Main Races and Events
It’s fair to say that Hereford Racecourse is still finding its feet in the horseracing scene after its four year break, so the current biggest races at the venue aren’t necessarily prominent in the horseracing calendar; but are still popular locally. The most notable fixture at Hereford Racecourse currently is Ladies Day, a winter spin on the classic raceday that attracts creative couture and fantastic frocks from all over the surrounding areas. Most racedays are afternoon novice fixtures although the venue is beginning to diversify into novelty and themed events.

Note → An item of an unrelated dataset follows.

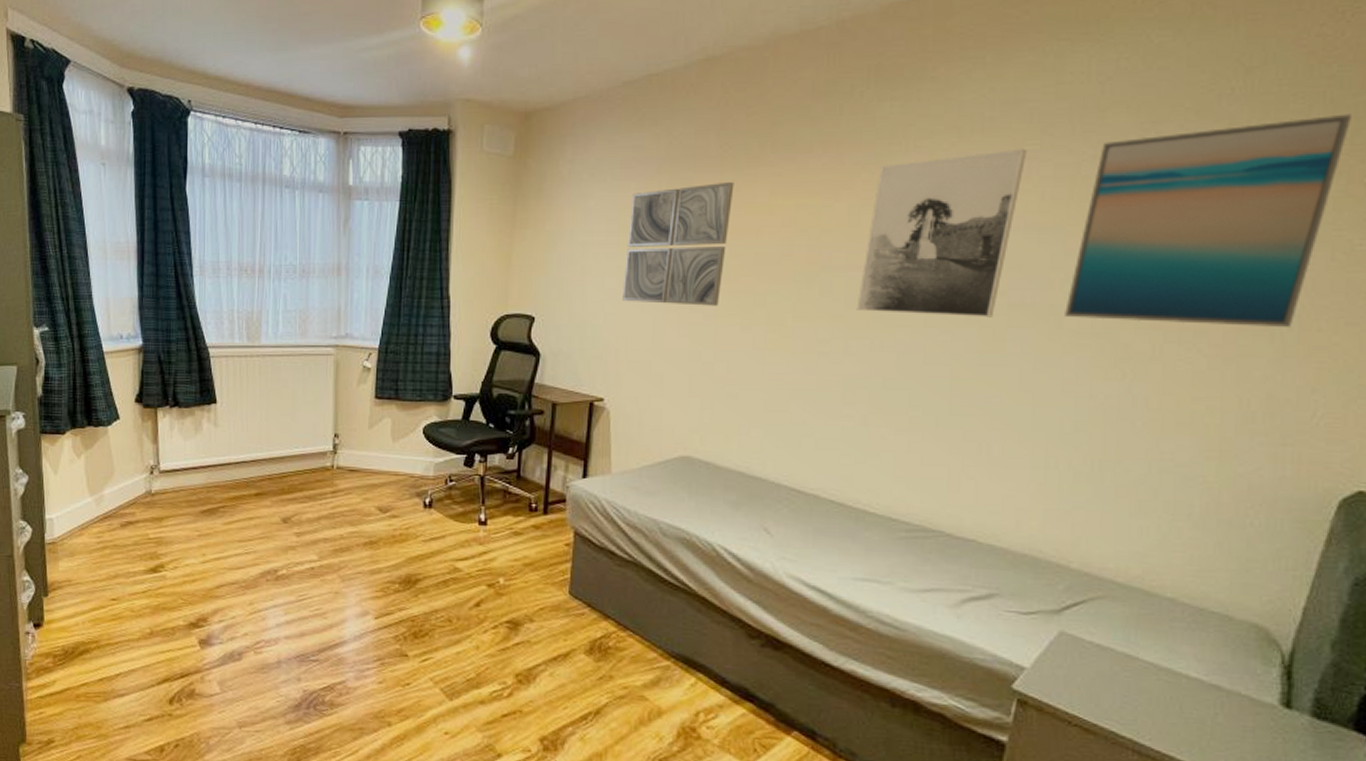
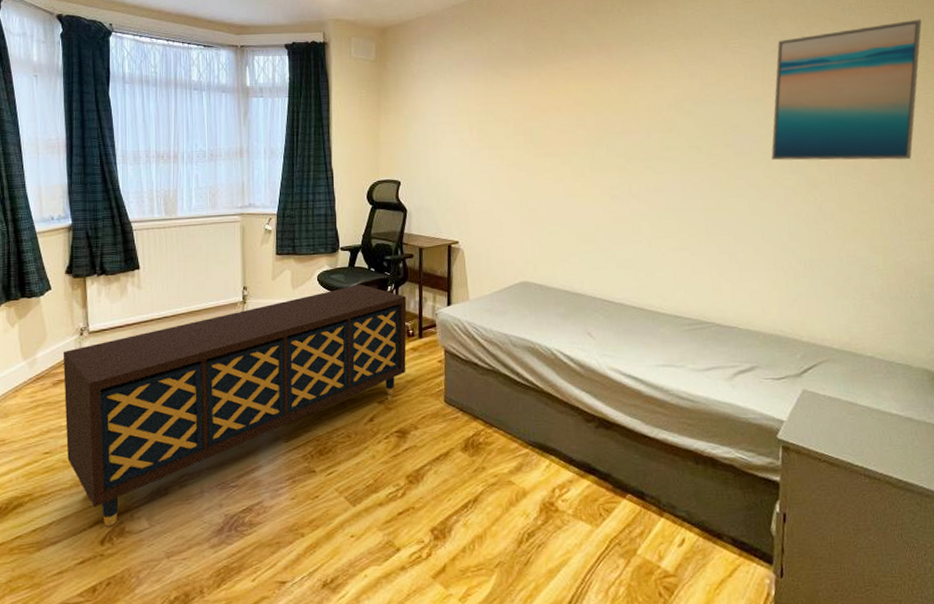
sideboard: none [131,442,531,686] -> present [63,284,407,527]
wall art: present [622,181,734,306] -> none [465,74,539,166]
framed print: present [856,148,1027,317] -> none [633,46,732,164]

The 2020 season cancellations have undoubtedly had a negative impact on Hereford, but as racing resumes back to something resembling normal, the course will have the opportunity to build back its reputation and calendar to boost its profile in the British horseracing industry. It has already defaulted to its place as a track for emerging talent, and as this continues, so too will its standing in the community.
Hereford Racecourse Map
How To Get To Hereford Racecourse
The main approach to Hereford Racecourse by road is the A49, and ample free parking is available on racedays. The course is easy walking distance from Hereford town centre, so many attendees choose to travel into Hereford and walk out.
The Hereford rail station sits on the mainline from London Paddington and South Wales, as well as regular connections from Manchester, Birmingham and Cardiff. There’s no need to get a bus to the racecourse as its so close to the town centre, but long-haul coaches (National Express and others) from a variety of destinations can be caught into Hereford itself.

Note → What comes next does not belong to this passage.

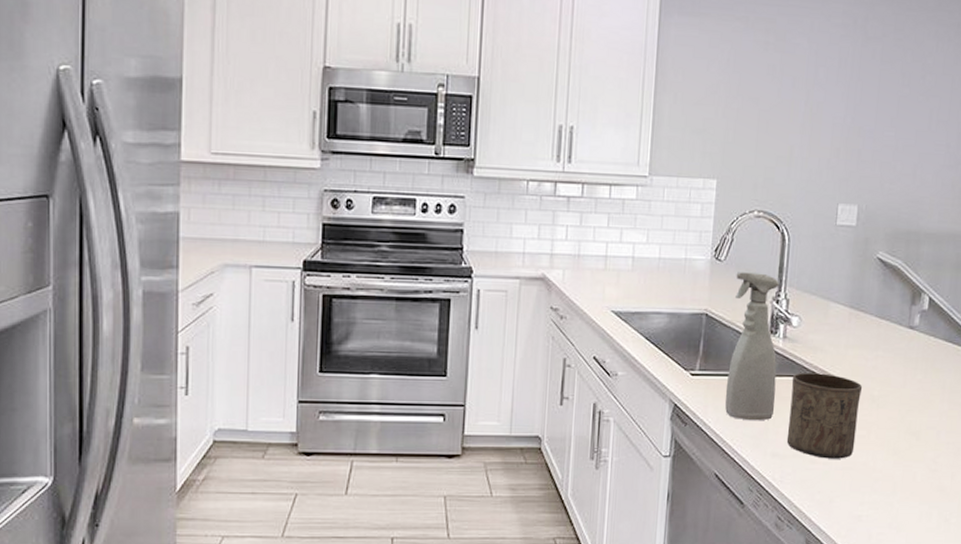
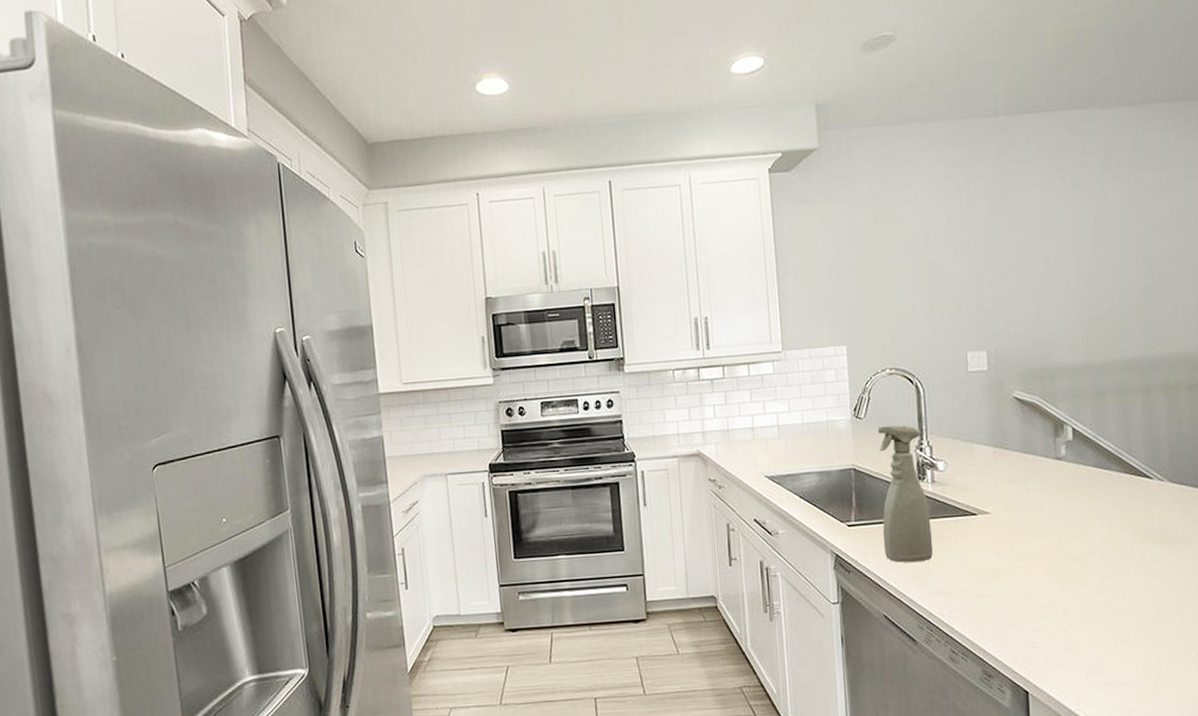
cup: present [786,373,863,459] -> none [946,511,1019,592]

Helicopters may land at Hereford Racecourse with prior permission, on racedays only.
Hotels near Hereford Racecourse
The closest hotel to Hereford Racecourse is the Premier Inn Hereford Holmer Hotel, a roadside accommodation option along the A49. It’s a low-cost option with basic rooms, but for more options, racegoers can stay in Hereford town centre.
Hotels in the town centre include Kidwells House (a four-star B&B but a little dated), Aylestone Court Hotel (a three-star hotel with a boutique feel), No. 21 (a four-star Tudor-themed B&B) and The Merton Hotel (a three-star budget option with basic amenities).

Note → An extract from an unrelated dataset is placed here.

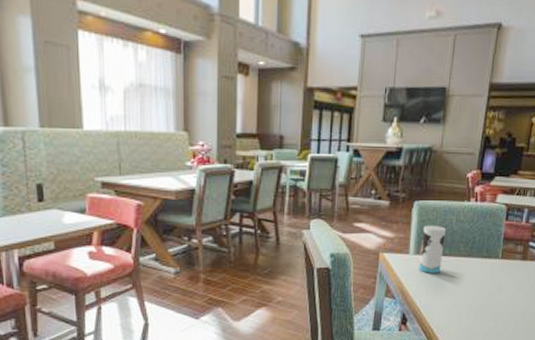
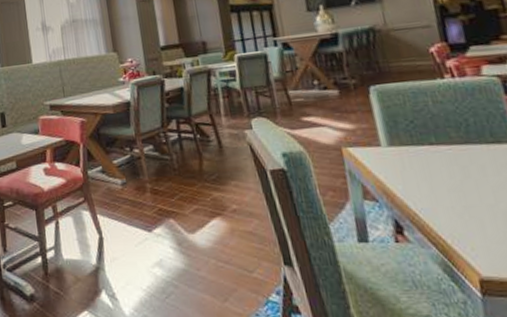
cup: present [419,225,446,273] -> none [390,110,432,168]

Betting Shops Local to Hereford Racecourse
Hereford Racecourse has a variety of betting options, dependent on the enclosure racegoers are based within. A traditional betting shop sits in the main grandstand, with Totepool kiosks throughout all and independent bookies trackside. Hospitality suites and boxes have table service for betting as well as separate private kiosks and concierge.
A branch of Coral is situated at the end of the road the racecourse sits on, and in Hereford town centre, all the usual brand names can be found: Betfred, Megabet, Paddy Power and William Hill. Coral is particularly popular in Hereford, so you can expect to find a few of them!
As Hereford Racecourse looks to find its place in the British racing scene, the venue has begun to host a variety of non-racing events alongside their blossoming horseracing fixture list. So far, these have included hot air balloon flights, themed Christmas parties, funerals, wakes and weddings.